- [EXCERPTED PASSAGE]
# # #

Question
The following were the closing year-end prices of the Japanese stock market index, the Nikkei-225: Year N-225 Year N-225 Year N-225 1984 11,474 1993 17,417
The following were the closing year-end prices of the Japanese stock market index, the Nikkei-225:
Year | N-225 | Year | N-225 | Year | N-225 |
1984 | 11,474 | 1993 | 17,417 | 2002 | 8,579 |
1985 | 13,011 | 1994 | 19,723 | 2003 | 10,667 |
1986 | 18,821 | 1995 | 19,868 | 2004 | 11,489 |
1987 | 22,957 | 1996 | 19,361 | 2005 | 16,111 |
1988 | 29,698 | 1997 | 15,259 | 2006 | 17,225 |
1989 | 38,916 | 1998 | 13,842 | 2007 | 15,308 |
1990 | 24,120 | 1999 | 18,934 | 2008 | 8,860 |
1991 | 22,984 | 2000 | 13,786 | 2009 | 10,546 |
1992 | 16,925 | 2001 | 10,335 | 2010 | 10,229 |
Assume that each historical rate of return was exactly one representative scenario (independent sample draw) that you can use to estimate the future. If a Japanese investor had purchased a mutual fund that imitated the Nikkei-225, what would her annual rates of return, compounded rate of return (from the end of 1984 to the end of 2010), average rate of return, and risk have been?

# # #

- [WORK INSTRUCTIONS] From the table of Nikkei-225 year-end closing prices above, list every year in which the index closed above 20,000, together with its closing value.

- [Items from a dataset]
# # #

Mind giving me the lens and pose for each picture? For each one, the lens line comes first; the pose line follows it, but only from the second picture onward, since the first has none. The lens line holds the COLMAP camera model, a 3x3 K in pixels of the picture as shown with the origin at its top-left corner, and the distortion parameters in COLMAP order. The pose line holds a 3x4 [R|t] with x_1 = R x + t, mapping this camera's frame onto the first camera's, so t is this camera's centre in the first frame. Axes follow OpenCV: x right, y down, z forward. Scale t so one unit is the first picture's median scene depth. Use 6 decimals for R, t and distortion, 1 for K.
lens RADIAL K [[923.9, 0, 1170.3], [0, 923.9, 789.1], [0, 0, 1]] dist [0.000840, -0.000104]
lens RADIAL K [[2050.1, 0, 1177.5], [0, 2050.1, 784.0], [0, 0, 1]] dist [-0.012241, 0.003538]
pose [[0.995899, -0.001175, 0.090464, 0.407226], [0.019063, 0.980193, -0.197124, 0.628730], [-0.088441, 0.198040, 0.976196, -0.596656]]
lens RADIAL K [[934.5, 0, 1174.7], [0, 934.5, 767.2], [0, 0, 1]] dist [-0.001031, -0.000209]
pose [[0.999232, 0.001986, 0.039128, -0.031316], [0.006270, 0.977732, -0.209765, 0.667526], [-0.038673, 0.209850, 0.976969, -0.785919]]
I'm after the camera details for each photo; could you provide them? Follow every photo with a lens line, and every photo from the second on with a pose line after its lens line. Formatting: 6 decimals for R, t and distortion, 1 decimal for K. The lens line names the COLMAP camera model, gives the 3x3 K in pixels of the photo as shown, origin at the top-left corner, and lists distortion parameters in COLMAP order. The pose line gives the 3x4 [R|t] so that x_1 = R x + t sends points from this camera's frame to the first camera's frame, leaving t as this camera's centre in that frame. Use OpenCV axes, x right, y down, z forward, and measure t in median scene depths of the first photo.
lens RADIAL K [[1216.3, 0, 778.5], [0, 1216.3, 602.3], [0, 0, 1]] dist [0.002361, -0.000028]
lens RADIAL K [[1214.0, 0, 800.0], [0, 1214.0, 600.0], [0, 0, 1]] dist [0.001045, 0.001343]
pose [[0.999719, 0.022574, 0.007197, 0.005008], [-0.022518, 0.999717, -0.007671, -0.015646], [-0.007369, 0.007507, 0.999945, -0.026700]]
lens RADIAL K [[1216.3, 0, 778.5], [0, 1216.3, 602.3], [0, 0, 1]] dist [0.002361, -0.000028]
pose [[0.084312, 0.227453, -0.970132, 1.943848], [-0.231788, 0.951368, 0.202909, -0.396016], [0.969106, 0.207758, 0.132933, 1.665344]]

# # #

- [SOLUTION BELOW]
1987: 22,957
1988: 29,698
1989: 38,916
1990: 24,120
1991: 22,984